● **How to complete this task**
Repeat every one of the rows below word for word, leaving out the pictures.

● **Task material**

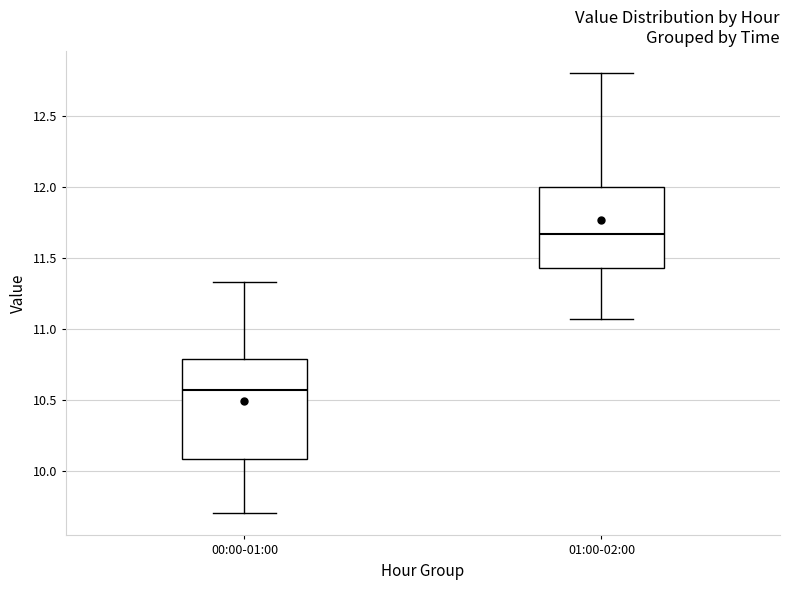

Which box is the tallest, from its lower edge to its upper edge?

00:00-01:00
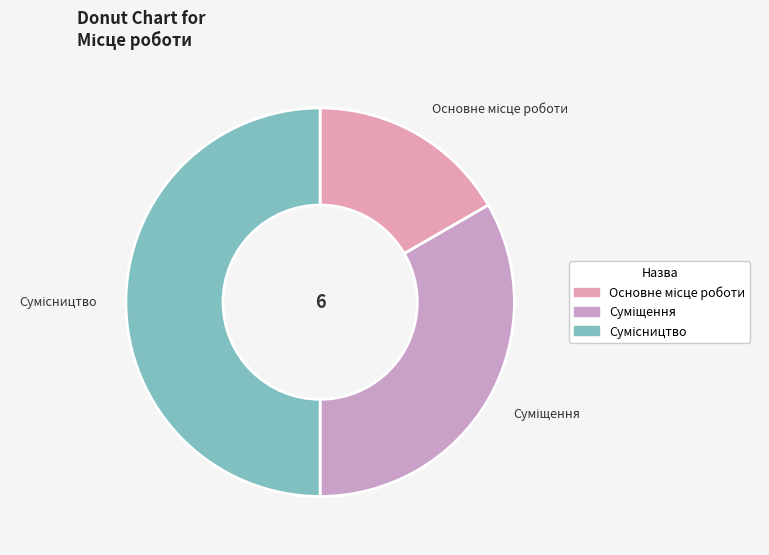

What portion of the pie excludes Основне місце роботи?

83.3%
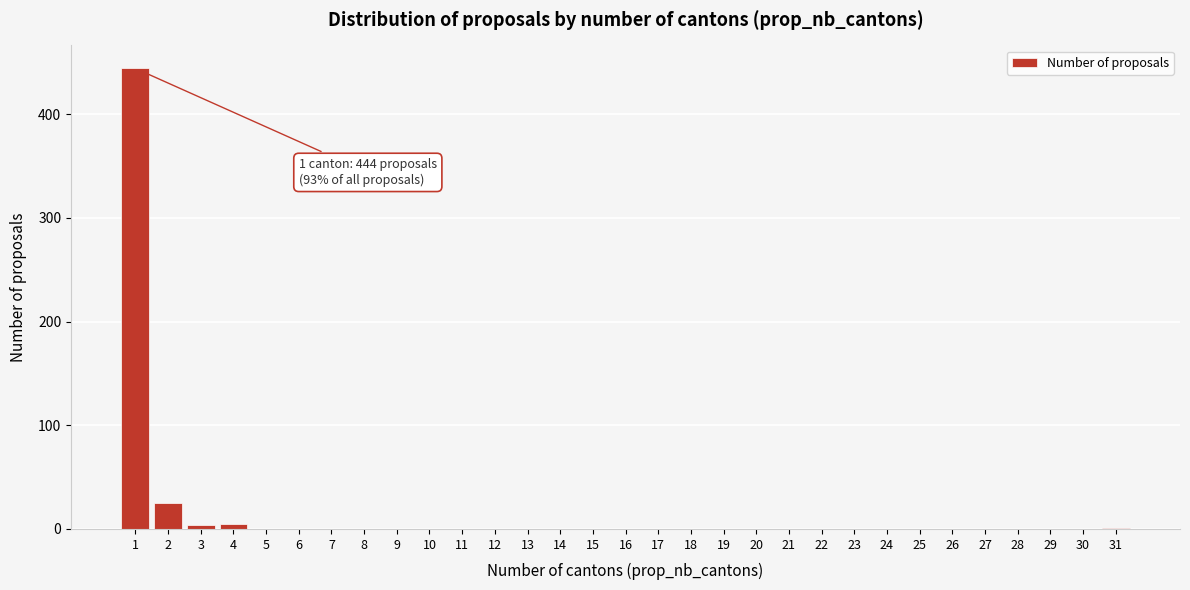

Over which range of the x-axis is the bar tallest?

0.5 to 1.5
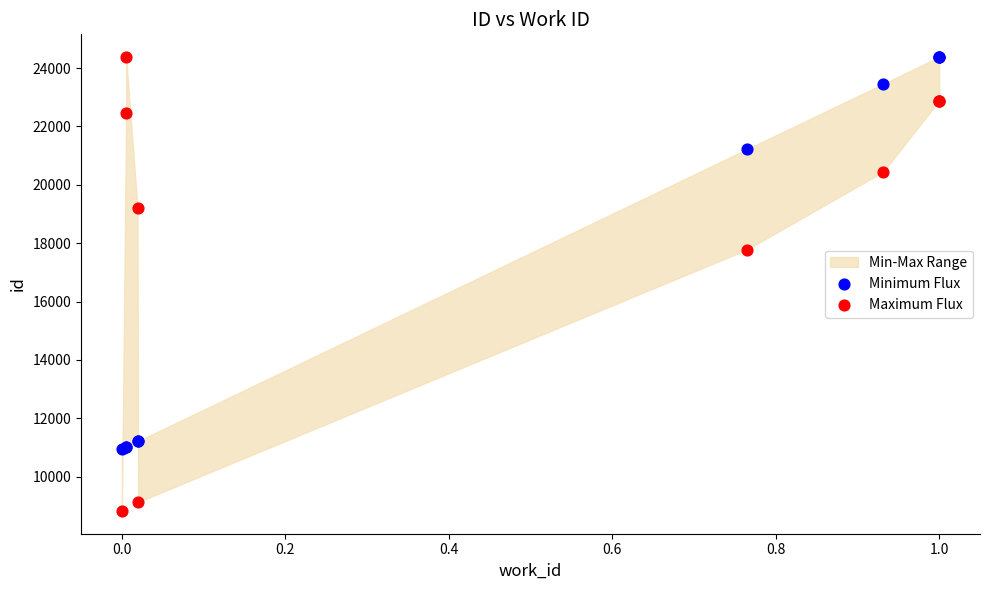

Across all series, what Y value is closest to 16599?

17780.0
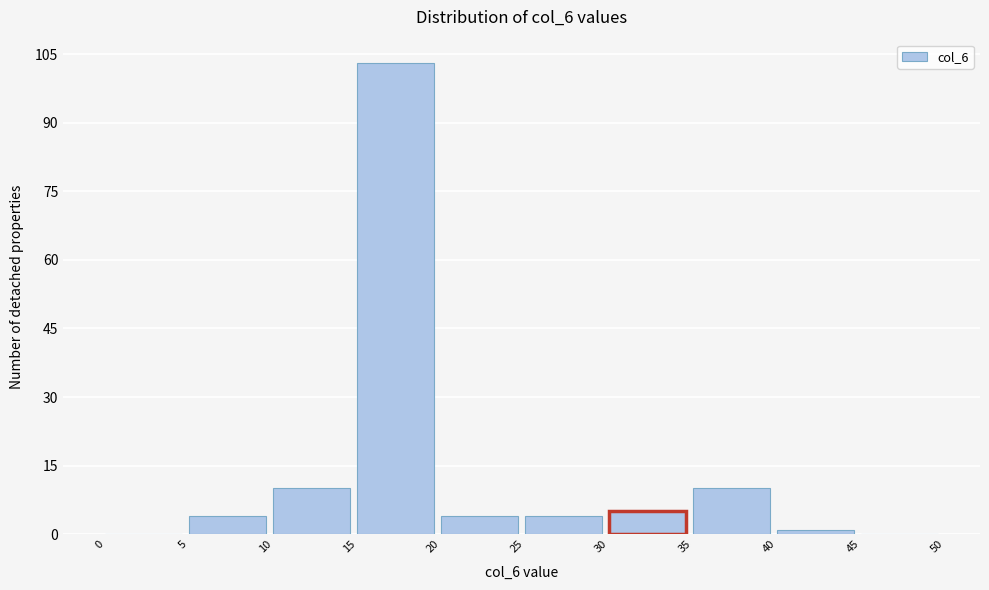

How tall is the bar that spans 35 to 40 on the x-axis? The values are not printed on the chart, so give them approximately, as read against the axis.

10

● **Answer for the task**
Which box is the tallest, from its lower edge to its upper edge?

00:00-01:00

What portion of the pie excludes Основне місце роботи?

83.3%

Over which range of the x-axis is the bar tallest?

0.5 to 1.5

Across all series, what Y value is closest to 16599?

17780.0

How tall is the bar that spans 35 to 40 on the x-axis? The values are not printed on the chart, so give them approximately, as read against the axis.

10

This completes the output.